Florida State has obvious issues on defense
Mission: not accomplished.
The Seminoles were historically bad, for FSU football, anyway, in 2018, giving up 31.5 points and 417.3 yards per game.
Through two games, a 36-31 loss to Boise State, and a 45-44 overtime win over Louisiana-Monroe, the stats are actually uglier.
Try: 40 points per game, 520 yards per game.
The way reporters are, one asked coach Willie Taggart at his weekly presser on Monday if he was happy with the way his defense played after watching film of the win over Louisiana-Monroe.
“No, I wasn’t happy with the way our defense played. I don’t think anyone was happy. I don’t think our defense was happy or anyone associated with Florida State football was happy with the way our defense played. We have to play better. We have to find ways to make sure we fix the problems and make sure we put our guys in the best position to make plays,” Taggart said.
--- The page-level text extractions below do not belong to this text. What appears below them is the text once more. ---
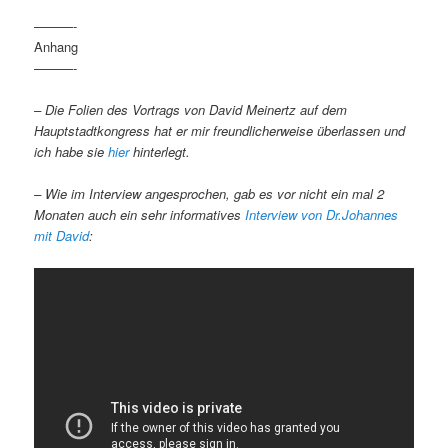
———-
Anhang
———-
– Die Folien des Vortrags von David Meinertz auf dem
Hauptstadtkongress hat er mir freundlicherweise überlassen und
ich habe sie
hier
hinterlegt.
– Wie im Interview angesprochen, gab es vor nicht ein mal 2
Monaten auch ein sehr informatives
Interview von Dr.Johannes
mit David
:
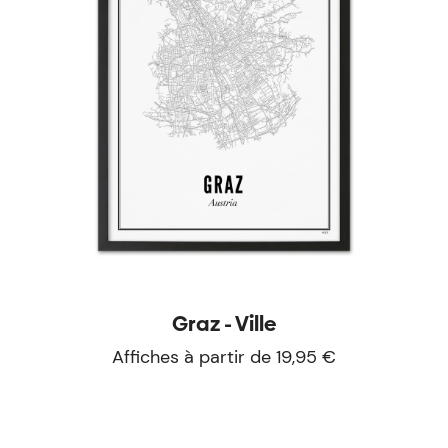
Graz - Ville
Affiches à partir de 19,95 €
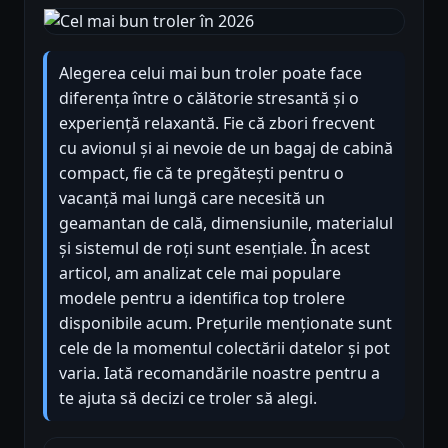
Alegerea celui mai bun troler poate face
diferența între o călătorie stresantă și o
experiență relaxantă. Fie că zbori frecvent
cu avionul și ai nevoie de un bagaj de cabină
compact, fie că te pregătești pentru o
vacanță mai lungă care necesită un
geamantan de cală, dimensiunile, materialul
și sistemul de roți sunt esențiale. În acest
articol, am analizat cele mai populare
modele pentru a identifica top trolere
disponibile acum. Prețurile menționate sunt
cele de la momentul colectării datelor și pot
varia. Iată recomandările noastre pentru a
te ajuta să decizi ce troler să alegi.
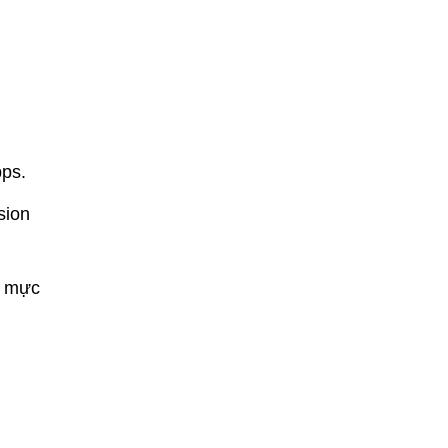
pps.
sion
ủ mực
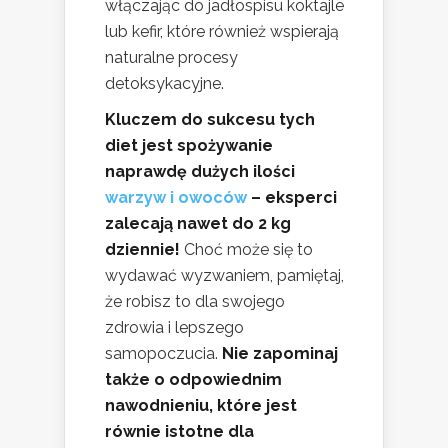
włączając do jadłospisu koktajle
lub kefir, które również wspierają
naturalne procesy
detoksykacyjne.
Kluczem do sukcesu tych
diet jest spożywanie
naprawdę dużych ilości
warzyw i owoców
– eksperci
zalecają nawet do 2 kg
dziennie!
Choć może się to
wydawać wyzwaniem, pamiętaj,
że robisz to dla swojego
zdrowia i lepszego
samopoczucia.
Nie zapominaj
także o odpowiednim
nawodnieniu, które jest
równie istotne dla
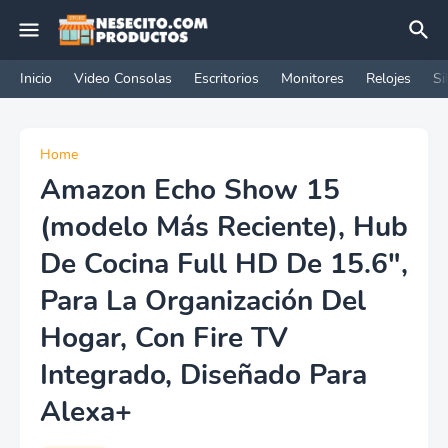
Inicio
Video Consolas
Escritorios
Monitores
Relojes
Si
Home
Amazon Echo Show 15
(modelo Más Reciente), Hub
De Cocina Full HD De 15.6",
Para La Organización Del
Hogar, Con Fire TV
Integrado, Diseñado Para
Alexa+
You can feel him staring through the screen at you right now.
Next question: is the issue because Florida State has switched from a 4-3 defensive front to a 3-4?
Another one leading to red ass.
“No, I don’t want to put this on just 3-4 or the schematic of things. If you really paid attention to the game last week, we didn’t run a lot of 3-4. It was — we ran a lot of four down. I haven’t necessarily seen them struggle in what we’re doing because a lot of plays we got beat in, we were in four down,” Taggart said.
Next question: and this one was a pretty good one. Any personnel or staff adjustments forthcoming?
“Well, you’re always evaluating your team,” Taggart said. “You’ve got to always evaluate them and make sure you got the right guys in there. If guys continue to make mistakes, shame on you if you allow them to continue to play. But you’re always evaluating your roster and making sure that you do the right thing for your team that will put you in the best position to win.”
So, the two-deep could be changing.
Staff, probably not, not now, anyway.
Final one on the defense: basically, are you not practicing right, or just not playing right?
“I think it’s a little bit of both,” Taggart said. “We’ve got to find a way to make sure we correct those things, of getting things that we did in practice or corrections that we made on the sideline, making sure that we get it corrected, and in the game when we’re actually playing. So, I think it’s a little bit of both. I think not carrying over from practice and not carrying over from the correction that we made on the field, and then, again, making sure that we have the right people in the right place and doing the right things. So, it takes a little bit of everything.”